━━━ Passage ━━━
Thank you everyone! :hug: After reading y'all's advice, and doing some more "hemming and hawing", I've decided not to do anything rash *yet*.  I have however dried up a few of my milkers, and already that has really helped things. I think I just need a break; it's hard enough milking a herd of goats, but when you are crazy enough to add a second lactating species (cows) it really fills your day up! I think once next year's kid crop had arrived, then I will either thin the herd slightly, or I will invest in a 4-goat milking machine! I think I will also be a bit pickier on who stays in the herd and who goes... I have quite a few gorgeous show girls, but they are bad tempered brats. A lot of these goats I have weren't chosen for their temperaments, but for their conformation/pedigrees, and now I'm regretting it a little bit... I'm ready to at least scale back to a friendly herd! It may also be time to just think about switching breeds. I've been secretly admiring the Oberhaslis for 4 years now, and I've always told myself that when my Nubians had reached a good level of quality then I would allow myself to get a breeding trio from the Ober-Boerd herd.  And seeing as I'm finally comfortable with the Nubian stock I have now, maybe it's finally time to think about the next phase! It might be nice to have a calmer breed for a change anyway... 

Writing all of this out and hearing from y'all has helped me so much.  This feels doable...


----------



## ThreeHavens (Oct 20, 2011)

Definitely scale to a friendly herd! Our best milker was very stressful ... as soon as she was rehomed, suddenly we all enjoyed the herd so much more.


----------



## Texas.girl (Dec 20, 2011)
━━━
• **Activity a**: Count the lines in the records that contain the string "nearest", with case mattering, and give only the number.
━━━ Records for processing ━━━
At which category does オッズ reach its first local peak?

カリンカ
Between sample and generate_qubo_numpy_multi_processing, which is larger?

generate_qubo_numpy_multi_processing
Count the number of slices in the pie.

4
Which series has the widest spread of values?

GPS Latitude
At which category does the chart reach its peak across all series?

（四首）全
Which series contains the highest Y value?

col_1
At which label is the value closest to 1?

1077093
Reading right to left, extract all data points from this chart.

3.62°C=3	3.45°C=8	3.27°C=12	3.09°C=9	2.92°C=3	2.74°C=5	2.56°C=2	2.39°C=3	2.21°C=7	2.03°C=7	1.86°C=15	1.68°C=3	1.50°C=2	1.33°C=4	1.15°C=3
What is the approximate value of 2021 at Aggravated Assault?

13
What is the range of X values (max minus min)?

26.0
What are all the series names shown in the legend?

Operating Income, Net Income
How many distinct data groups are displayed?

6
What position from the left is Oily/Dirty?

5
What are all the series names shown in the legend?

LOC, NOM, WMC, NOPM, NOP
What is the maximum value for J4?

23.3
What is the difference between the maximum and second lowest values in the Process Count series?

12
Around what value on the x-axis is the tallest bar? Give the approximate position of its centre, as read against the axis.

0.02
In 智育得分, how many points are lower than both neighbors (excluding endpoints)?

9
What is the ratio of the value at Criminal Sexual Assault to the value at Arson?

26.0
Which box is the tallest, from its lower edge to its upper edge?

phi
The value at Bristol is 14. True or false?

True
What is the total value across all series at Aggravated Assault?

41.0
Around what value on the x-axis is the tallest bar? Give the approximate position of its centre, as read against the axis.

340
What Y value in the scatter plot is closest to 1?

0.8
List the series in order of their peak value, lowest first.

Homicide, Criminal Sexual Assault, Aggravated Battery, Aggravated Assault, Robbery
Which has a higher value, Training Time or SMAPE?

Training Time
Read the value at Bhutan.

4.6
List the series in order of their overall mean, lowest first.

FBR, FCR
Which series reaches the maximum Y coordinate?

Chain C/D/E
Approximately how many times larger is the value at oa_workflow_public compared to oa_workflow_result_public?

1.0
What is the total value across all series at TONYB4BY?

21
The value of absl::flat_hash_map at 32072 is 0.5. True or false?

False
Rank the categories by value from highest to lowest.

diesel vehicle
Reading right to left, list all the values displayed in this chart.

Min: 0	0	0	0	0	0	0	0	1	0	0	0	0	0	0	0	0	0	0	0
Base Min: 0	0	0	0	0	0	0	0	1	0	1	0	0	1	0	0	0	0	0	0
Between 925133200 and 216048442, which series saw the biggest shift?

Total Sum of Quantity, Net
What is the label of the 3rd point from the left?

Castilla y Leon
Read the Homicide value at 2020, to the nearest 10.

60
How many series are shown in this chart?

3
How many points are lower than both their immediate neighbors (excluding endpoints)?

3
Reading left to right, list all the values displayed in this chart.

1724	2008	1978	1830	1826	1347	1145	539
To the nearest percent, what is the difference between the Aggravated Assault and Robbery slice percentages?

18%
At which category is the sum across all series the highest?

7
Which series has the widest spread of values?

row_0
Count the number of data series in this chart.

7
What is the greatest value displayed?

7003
━━━
• **Activity b**: Please copy the goat herd post word for word, starting at "## ThreeHavens (Oct" and ending at "so much more.".

• **Task output a**: 2

• **Task output b**:
## ThreeHavens (Oct 20, 2011)

Definitely scale to a friendly herd! Our best milker was very stressful ... as soon as she was rehomed, suddenly we all enjoyed the herd so much more.